Damn! This is seriously limiting for any acoustic work. It represents 7.2 feet of acoustic path length at 48kHzabbey road d enfer said:"What the test shows below is the range of times needed to read a register in the QA400 box a few thousand times. This shows that on average is takes 538 uS, but it can take as much as 2.25 mS. This number is important because the QA400 hardware buffers 2Kbytes of captured audio, or roughly 340 audio samples. At 192Ksps, this is 1.8 mS of audio. So, if you don't pull the data over in 1.8 mS, then there's no place for it to go, and the hardware notes the buffer overflow and lights the drop light.
At 48Ksps, the problem is easier, and you get about 7.2mS before overflow occurs.
Now, the actual number achieved in practice is much better because we used overlapped IO. One thing interesting is that each USB port on your machine is often a different controller. This means you can see variation between ports on machines. Is it possible that one of the ports on your machine can deliver a reduced maximum time?"

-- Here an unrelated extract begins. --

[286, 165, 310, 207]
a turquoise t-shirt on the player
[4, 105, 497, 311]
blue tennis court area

My firewire MOTU Traveler with appropriate software can do several 10s of seconds of duplex signal capture. ie it can play eg 30 seconds of test signal and record it at the same time in synch.
You may need something like the special ASIO version of Audacity to be used with Prof Angelo Farina's Aurora plugins. Look on his website.
Surely Windoze can do this with USB. Duu.uh! Then again there doesn't seem to be ANY sound software that worked properly with Vista, the Windoze version supposedly optimised for multi-media.